Письмо ваше совершенно излечило мою царапину раздражения. Но еще хочется сделать одно замечание и не для себя, а для вас, чтобы дать вам правильный ключ ко мне, чтоб вам было легче думать обо мне без горечи; а я вижу, что это стоит вам ужасного труда.
Вы говорите, что я учительствую. Милый друг, это ужасная неправда. Я считаю, что нет человека убежденного, верующего, менее склонного к учительству и менее учительствующего, чем я. Пожалуйста, вникните в то, что я скажу, и не горячитесь, а проверьте. Я верю (вера моя дурная — это все равно).

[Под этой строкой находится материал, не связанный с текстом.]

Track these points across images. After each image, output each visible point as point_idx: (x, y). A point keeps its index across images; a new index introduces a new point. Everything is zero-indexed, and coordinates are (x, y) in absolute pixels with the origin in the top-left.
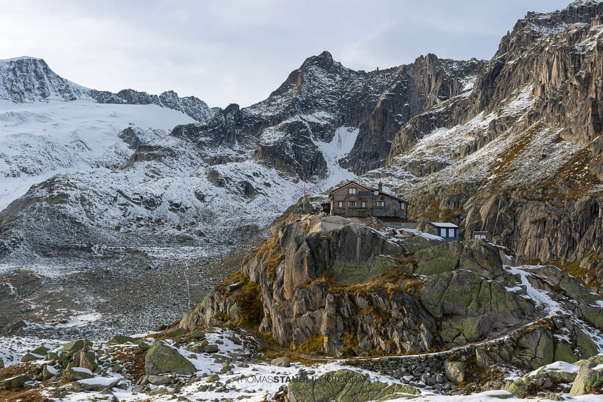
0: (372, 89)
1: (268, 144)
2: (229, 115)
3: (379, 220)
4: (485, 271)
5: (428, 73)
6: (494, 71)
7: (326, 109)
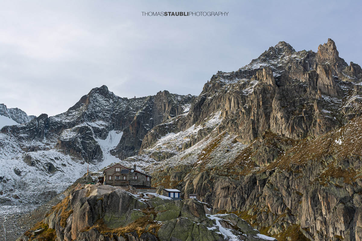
0: (132, 109)
1: (65, 139)
2: (41, 121)
3: (134, 188)
4: (196, 218)
5: (164, 101)
6: (200, 102)
7: (103, 119)
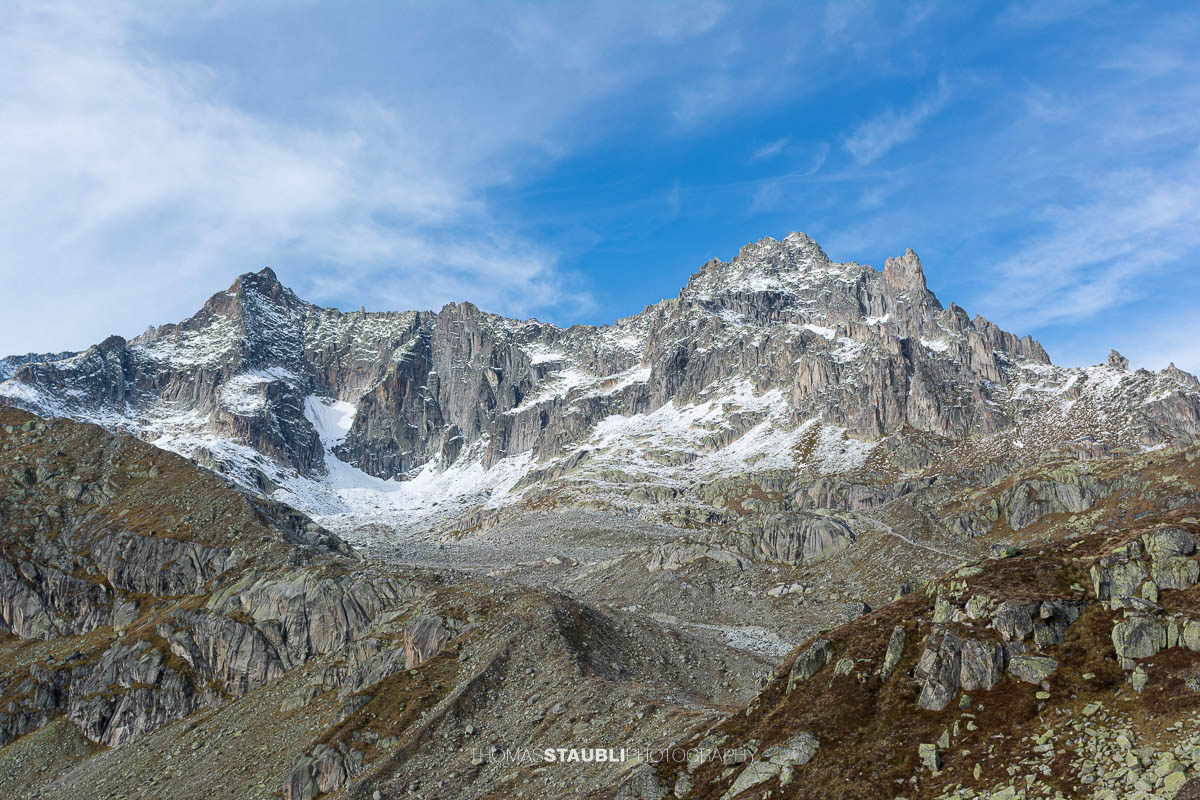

У меня есть семья, дети, друзья, к несчастью есть еще публика русская, которая интересуется моими взглядами на жизнь. Скажите, пожалуйста, что мне делать? Не высказывать своих взглядов, пока они не установились, пока я не знаю твердо, что я так верю и умру в своей вере и за свою веру? Я точно так и делал. Теперь же, когда я верю всеми силами души в то, что я считаю истиной, что мне делать, когда у меня спрашивают, во что я верю? Скрывать свою веру? Скрывать потому, что моя вера несогласна с царствующей верой, потому что мне неприятно, тяжело и опасно высказывать ее? Ясно, что я обязан сказать, во что я верю, чтобы не было ни каких qui pro quo и чтобы не могли люди употреблять мой авторитет (который вы признаете) на то, чтобы поддерживать то, во что я верю. Я это самое и сделал. Теперь вы говорите, что я учительствую. Это несправедливо. Весь смысл моих писаний тот, что я высказываю свою, свою личную веру и не только не говорю, что помимо моей веры нет спасения, но признаю, что всякая вера хороша, если она искренна, и непременно соединяет нас в делах любви. Я говорю только то, чему я верю и чему не верю и почему не верю. Я часто удивляюсь раздражению, которое вызывает мое исповедание веры. Почему протестантизм, унитарьянство, магометанство не вызывают такого раздражения?